これらの対応をしなければならないのは非常に非効率です。そもそも振込手数料を払うような銀行において、インボイス制度の登録をしないような事業者は存在するのでしょうか。例えば、一定の大企業については、インボイス制度の登録を義務化して、継続的に適格請求書等の保存を無しに仕入税額控除を認めてほしいと考えます。
④ タクシー利用料金
年間売上が1000万円に満たない個人タクシーの運転手は適格請求書発行事業者として登録しないケースも多いと想定されます。
タクシーの利用料金を経費精算する場合に、適格請求書発行事業者として登録されているタクシー会社のタクシーであれば、利用料金のうち消費税相当について消費税の控除が可能ですが、適格請求書発行事業者の登録をしていない個人タクシーを利用してしまうと、消費税の控除が取れずに損をしてしまう状態になります。

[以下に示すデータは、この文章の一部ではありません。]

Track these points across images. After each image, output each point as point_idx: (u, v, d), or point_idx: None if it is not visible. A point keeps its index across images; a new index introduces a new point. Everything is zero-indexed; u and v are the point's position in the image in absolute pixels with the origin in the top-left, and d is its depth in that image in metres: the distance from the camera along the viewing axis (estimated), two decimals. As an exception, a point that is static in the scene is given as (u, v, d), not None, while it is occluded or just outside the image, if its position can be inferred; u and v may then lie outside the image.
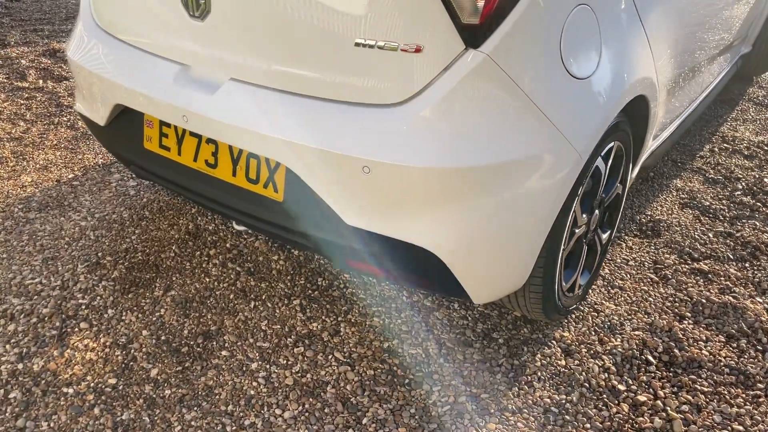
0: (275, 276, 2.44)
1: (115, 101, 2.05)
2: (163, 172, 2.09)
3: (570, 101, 1.65)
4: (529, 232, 1.71)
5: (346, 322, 2.21)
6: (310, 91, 1.66)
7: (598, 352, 2.09)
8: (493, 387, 1.96)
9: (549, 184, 1.67)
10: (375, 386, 1.96)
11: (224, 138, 1.80)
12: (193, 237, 2.65)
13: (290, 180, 1.77)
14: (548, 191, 1.68)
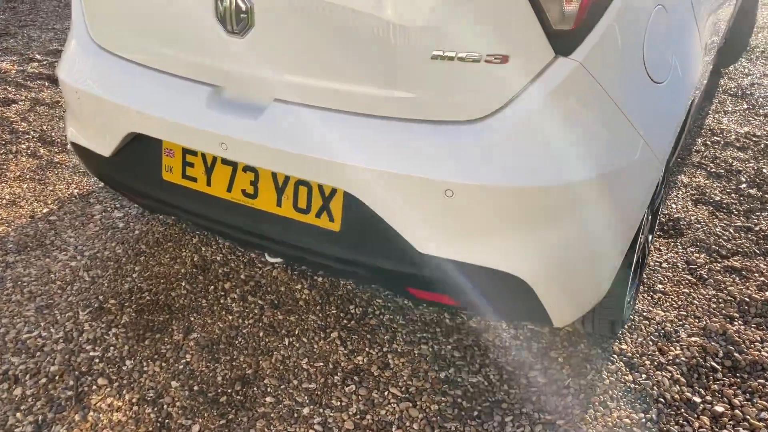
0: (303, 307, 2.25)
1: (129, 129, 1.83)
2: (187, 204, 1.87)
3: (651, 108, 1.56)
4: (613, 245, 1.61)
5: (393, 353, 2.05)
6: (375, 111, 1.50)
7: (662, 363, 2.01)
8: (567, 411, 1.85)
9: (635, 195, 1.57)
10: (443, 422, 1.81)
11: (273, 165, 1.61)
12: (202, 270, 2.43)
13: (349, 208, 1.61)
14: (634, 202, 1.58)
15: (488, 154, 1.41)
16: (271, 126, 1.59)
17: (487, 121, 1.42)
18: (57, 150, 3.36)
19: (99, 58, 1.90)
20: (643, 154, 1.53)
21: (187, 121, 1.70)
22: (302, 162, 1.56)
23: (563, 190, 1.42)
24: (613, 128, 1.46)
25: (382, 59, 1.45)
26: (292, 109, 1.58)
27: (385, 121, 1.49)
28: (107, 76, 1.86)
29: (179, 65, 1.73)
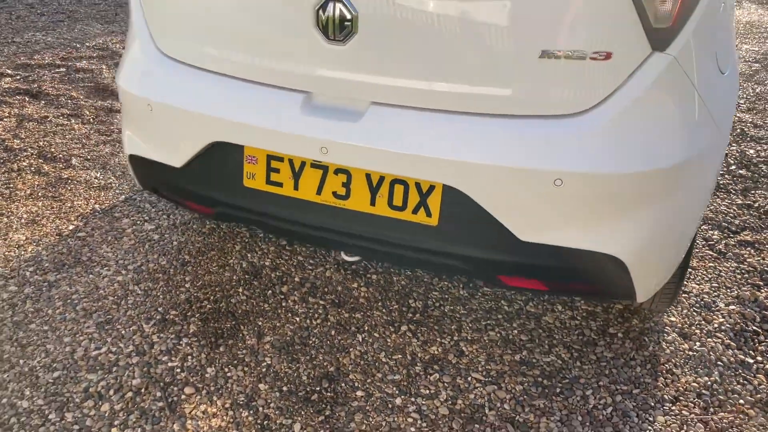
0: (365, 304, 2.31)
1: (213, 139, 1.85)
2: (270, 209, 1.91)
3: (720, 97, 1.72)
4: (692, 221, 1.76)
5: (464, 341, 2.15)
6: (480, 108, 1.59)
7: (711, 331, 2.20)
8: (640, 381, 1.99)
9: (710, 175, 1.73)
10: (531, 401, 1.92)
11: (375, 166, 1.68)
12: (254, 276, 2.45)
13: (448, 202, 1.69)
14: (710, 182, 1.74)
15: (595, 143, 1.53)
16: (373, 128, 1.66)
17: (592, 113, 1.54)
18: (62, 166, 3.28)
19: (170, 68, 1.91)
20: (715, 140, 1.69)
21: (280, 128, 1.74)
22: (407, 161, 1.63)
23: (660, 174, 1.55)
24: (697, 116, 1.61)
25: (489, 59, 1.54)
26: (394, 111, 1.66)
27: (490, 118, 1.59)
28: (184, 87, 1.88)
29: (265, 74, 1.77)
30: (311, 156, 1.73)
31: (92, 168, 3.28)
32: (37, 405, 1.88)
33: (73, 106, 4.05)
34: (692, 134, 1.60)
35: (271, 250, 2.59)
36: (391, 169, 1.67)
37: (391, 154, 1.65)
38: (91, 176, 3.19)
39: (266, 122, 1.76)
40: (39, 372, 1.99)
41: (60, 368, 2.01)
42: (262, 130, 1.76)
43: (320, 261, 2.54)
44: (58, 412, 1.86)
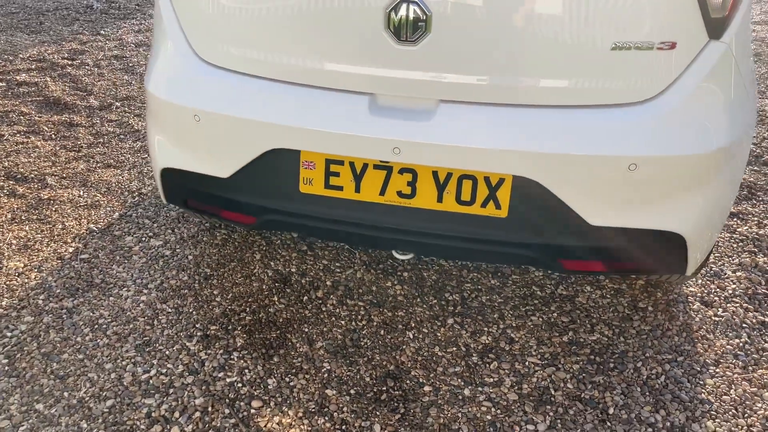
0: (404, 302, 2.33)
1: (270, 146, 1.81)
2: (326, 213, 1.90)
3: (751, 79, 1.87)
4: (733, 196, 1.90)
5: (510, 328, 2.22)
6: (552, 101, 1.66)
7: (728, 297, 2.37)
8: (681, 349, 2.13)
9: (747, 153, 1.88)
10: (591, 378, 2.01)
11: (449, 163, 1.71)
12: (284, 283, 2.41)
13: (518, 193, 1.75)
14: (746, 158, 1.88)
15: (664, 128, 1.63)
16: (446, 126, 1.69)
17: (659, 99, 1.64)
18: (37, 186, 3.08)
19: (214, 76, 1.86)
20: (752, 119, 1.84)
21: (345, 130, 1.73)
22: (481, 155, 1.68)
23: (719, 154, 1.68)
24: (742, 98, 1.75)
25: (562, 53, 1.61)
26: (464, 108, 1.69)
27: (565, 109, 1.66)
28: (234, 94, 1.83)
29: (326, 77, 1.76)
30: (380, 157, 1.74)
31: (72, 186, 3.10)
32: (100, 437, 1.79)
33: (28, 122, 3.80)
34: (740, 115, 1.74)
35: (293, 257, 2.56)
36: (463, 164, 1.71)
37: (465, 150, 1.68)
38: (74, 195, 3.02)
39: (329, 126, 1.75)
40: (89, 403, 1.89)
41: (112, 396, 1.91)
42: (324, 134, 1.75)
43: (347, 263, 2.53)
44: (126, 441, 1.78)
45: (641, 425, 1.85)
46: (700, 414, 1.89)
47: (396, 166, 1.80)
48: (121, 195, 3.03)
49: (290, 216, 1.95)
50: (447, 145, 1.69)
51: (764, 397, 1.95)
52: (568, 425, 1.85)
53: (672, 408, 1.90)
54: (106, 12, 6.38)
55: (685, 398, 1.94)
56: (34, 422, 1.83)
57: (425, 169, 1.78)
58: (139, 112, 4.02)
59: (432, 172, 1.79)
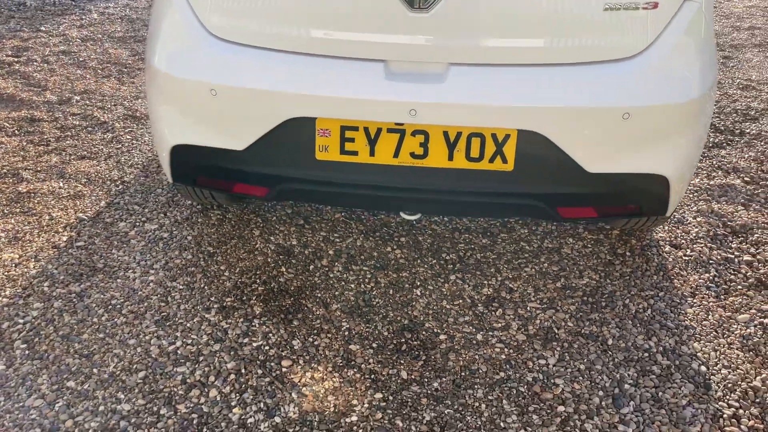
0: (406, 264, 2.47)
1: (287, 116, 1.91)
2: (345, 178, 2.01)
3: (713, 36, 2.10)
4: (704, 141, 2.13)
5: (508, 280, 2.39)
6: (554, 59, 1.83)
7: (693, 239, 2.63)
8: (661, 285, 2.36)
9: (714, 101, 2.11)
10: (587, 316, 2.21)
11: (462, 121, 1.85)
12: (288, 255, 2.50)
13: (523, 147, 1.92)
14: (713, 106, 2.12)
15: (652, 80, 1.83)
16: (458, 87, 1.83)
17: (645, 54, 1.84)
18: (12, 180, 3.03)
19: (227, 50, 1.93)
20: (716, 71, 2.08)
21: (361, 96, 1.85)
22: (492, 112, 1.83)
23: (697, 102, 1.90)
24: (711, 51, 1.98)
25: (562, 15, 1.78)
26: (474, 70, 1.84)
27: (564, 66, 1.83)
28: (249, 68, 1.91)
29: (339, 46, 1.87)
30: (396, 119, 1.87)
31: (49, 179, 3.06)
32: (141, 405, 1.84)
33: (-15, 120, 3.70)
34: (711, 67, 1.96)
35: (291, 231, 2.65)
36: (472, 122, 1.86)
37: (475, 108, 1.84)
38: (54, 187, 2.99)
39: (344, 92, 1.86)
40: (121, 376, 1.94)
41: (143, 368, 1.97)
42: (340, 100, 1.87)
43: (345, 233, 2.65)
44: (168, 406, 1.84)
45: (638, 351, 2.06)
46: (687, 338, 2.12)
47: (409, 128, 1.93)
48: (103, 185, 3.02)
49: (306, 183, 2.05)
50: (458, 104, 1.84)
51: (738, 320, 2.20)
52: (575, 357, 2.04)
53: (662, 335, 2.13)
54: (41, 8, 6.18)
55: (671, 326, 2.17)
56: (68, 398, 1.86)
57: (437, 129, 1.92)
58: (102, 105, 3.97)
59: (443, 132, 1.93)
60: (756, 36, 6.05)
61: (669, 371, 1.98)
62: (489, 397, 1.88)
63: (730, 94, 4.42)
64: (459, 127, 1.90)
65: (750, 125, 3.85)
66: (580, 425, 1.80)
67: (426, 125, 1.91)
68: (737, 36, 6.04)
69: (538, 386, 1.92)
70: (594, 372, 1.98)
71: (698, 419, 1.81)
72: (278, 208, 2.82)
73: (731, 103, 4.25)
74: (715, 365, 2.01)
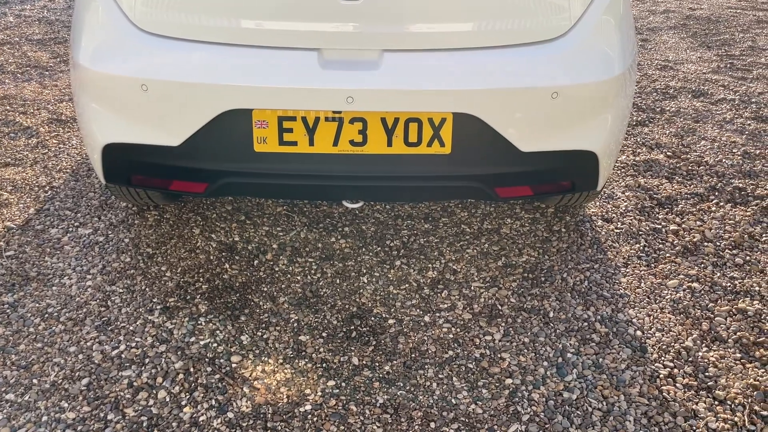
0: (351, 253, 2.49)
1: (222, 108, 1.88)
2: (281, 169, 2.01)
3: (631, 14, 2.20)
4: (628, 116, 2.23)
5: (451, 261, 2.44)
6: (484, 42, 1.88)
7: (623, 213, 2.75)
8: (596, 258, 2.46)
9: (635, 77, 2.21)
10: (528, 291, 2.29)
11: (399, 106, 1.88)
12: (230, 251, 2.48)
13: (459, 130, 1.96)
14: (634, 82, 2.22)
15: (578, 59, 1.91)
16: (392, 73, 1.86)
17: (570, 34, 1.91)
18: (-69, 193, 2.88)
19: (156, 44, 1.89)
20: (635, 47, 2.18)
21: (297, 85, 1.85)
22: (427, 97, 1.87)
23: (620, 78, 1.98)
24: (630, 29, 2.07)
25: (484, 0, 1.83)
26: (406, 56, 1.87)
27: (495, 49, 1.89)
28: (179, 61, 1.88)
29: (271, 36, 1.86)
30: (333, 108, 1.88)
31: (-29, 189, 2.93)
32: (86, 412, 1.79)
33: None
34: (630, 44, 2.06)
35: (233, 227, 2.62)
36: (409, 107, 1.89)
37: (410, 93, 1.87)
38: (-23, 197, 2.86)
39: (280, 82, 1.86)
40: (64, 384, 1.88)
41: (86, 375, 1.91)
42: (276, 90, 1.86)
43: (288, 226, 2.64)
44: (115, 411, 1.80)
45: (578, 321, 2.15)
46: (622, 305, 2.22)
47: (347, 116, 1.95)
48: (30, 191, 2.91)
49: (245, 177, 2.04)
50: (394, 90, 1.86)
51: (668, 285, 2.32)
52: (519, 331, 2.10)
53: (599, 305, 2.22)
54: (-52, 13, 5.86)
55: (607, 295, 2.27)
56: (9, 411, 1.79)
57: (374, 115, 1.94)
58: (24, 109, 3.81)
59: (381, 118, 1.95)
60: (671, 19, 6.34)
61: (607, 338, 2.07)
62: (439, 376, 1.93)
63: (650, 74, 4.63)
64: (396, 113, 1.93)
65: (669, 103, 4.05)
66: (528, 395, 1.86)
67: (363, 112, 1.93)
68: (653, 19, 6.32)
69: (486, 361, 1.98)
70: (538, 344, 2.05)
71: (637, 381, 1.91)
72: (218, 205, 2.79)
73: (651, 83, 4.45)
74: (649, 329, 2.11)
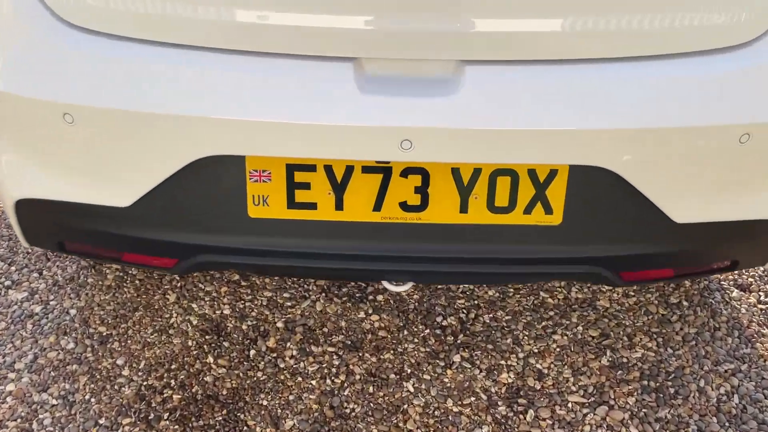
0: (388, 338, 1.74)
1: (197, 154, 1.14)
2: (291, 245, 1.27)
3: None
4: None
5: (533, 356, 1.70)
6: (621, 50, 1.12)
7: (762, 277, 2.00)
8: (741, 354, 1.72)
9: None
10: (655, 413, 1.55)
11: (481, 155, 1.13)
12: (218, 334, 1.75)
13: (576, 191, 1.21)
14: None
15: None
16: (477, 100, 1.11)
17: (763, 41, 1.15)
18: None
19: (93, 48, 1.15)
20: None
21: (325, 119, 1.11)
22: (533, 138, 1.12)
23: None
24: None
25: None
26: (499, 71, 1.12)
27: (636, 63, 1.13)
28: (129, 75, 1.13)
29: (276, 37, 1.11)
30: (378, 156, 1.13)
31: None
32: None
33: None
34: None
35: (222, 292, 1.89)
36: (500, 155, 1.14)
37: (506, 134, 1.11)
38: None
39: (293, 115, 1.11)
40: None
41: None
42: (283, 126, 1.11)
43: (298, 292, 1.90)
44: None
45: (741, 474, 1.41)
46: (800, 443, 1.48)
47: (397, 166, 1.20)
48: None
49: (234, 254, 1.30)
50: (477, 129, 1.11)
51: None
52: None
53: (765, 440, 1.48)
54: None
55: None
56: None
57: (442, 167, 1.20)
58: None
59: (452, 169, 1.20)
60: None
61: None
62: None
63: None
64: (477, 163, 1.18)
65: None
66: None
67: (425, 163, 1.19)
68: None
69: None
70: None
71: None
72: (203, 255, 2.05)
73: None
74: None
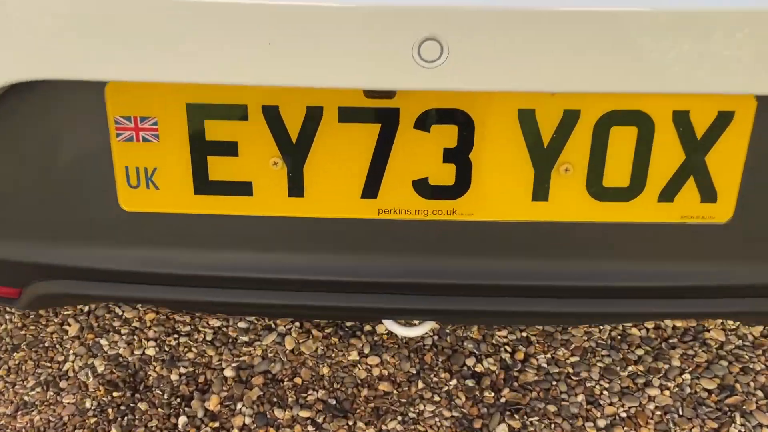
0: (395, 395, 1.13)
1: (18, 75, 0.55)
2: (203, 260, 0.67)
3: None
4: None
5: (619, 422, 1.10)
6: None
7: None
8: None
9: None
10: None
11: (604, 79, 0.53)
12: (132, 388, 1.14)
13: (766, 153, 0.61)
14: None
15: None
16: None
17: None
18: None
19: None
20: None
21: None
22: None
23: None
24: None
25: None
26: None
27: None
28: None
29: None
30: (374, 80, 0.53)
31: None
32: None
33: None
34: None
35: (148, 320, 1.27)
36: (628, 79, 0.53)
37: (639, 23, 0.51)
38: None
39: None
40: None
41: None
42: (179, 9, 0.51)
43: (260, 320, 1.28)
44: None
45: None
46: None
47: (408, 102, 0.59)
48: None
49: (100, 278, 0.69)
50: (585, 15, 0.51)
51: None
52: None
53: None
54: None
55: None
56: None
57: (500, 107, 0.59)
58: None
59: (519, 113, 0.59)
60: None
61: None
62: None
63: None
64: (574, 97, 0.58)
65: None
66: None
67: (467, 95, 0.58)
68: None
69: None
70: None
71: None
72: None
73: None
74: None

上記の全てに言えることでもありますが、少額で影響が軽微な取引については、消費税の税収に与える影響も軽微であると思いますので、少額の領収書(例えば3万円未満)については、適格請求書等の保存を無しに仕入税額控除を認めるなどの措置を講じてほしいと考えます。
<参考サイト>
国税庁 インボイス制度の概要
https://www.nta.go.jp/taxes/shiraberu/zeimokubetsu/shohi/keigenzeiritsu/invoice_about.htm
国税庁 インボイス制度に関するQ&A目次一覧
https://www.nta.go.jp/taxes/shiraberu/zeimokubetsu/shohi/keigenzeiritsu/qa_invoice_mokuji.htm
公正取引委員会 免税事業者及びその取引先のインボイス制度への対応に関するQ&A
https://www.jftc.go.jp/dk/guideline/unyoukijun/invoice_qanda.html
「消費税インボイス制度」と「バックオフィス業務のデジタル化」等に関する実態調査結果について
https://www.jcci.or.jp/news/jcci-news/2022/0908110000.html
<その他問題点 Twitterアンケート回答>
また、同問題点についてTwitterにおいて取ったアンケートの回答もいくつか抜粋して掲載をさせて頂きます。
■ インボイス登録事業者のリストが誰でもDL出来るのは問題ではないか?会社名や住所などがリスト化されているためDM業者のリストとして利用されてしまう可能性が考えられる。
■ 経理システムを導入している会社は社員が経費精算をするときに消費税コードなども登録をしているが、インボイスの取扱いが難しくて、混乱が生じる。社員と管理部門との軋轢がさらに開くのではないか?
■ 内職者もインボイス制度の対象になるので、現実的には適格請求書発行事業者の申請をして課税事業者として今後手続きをするのは困難であると考えられる。タダでさえ単価が安いのにさらに厳しくなる。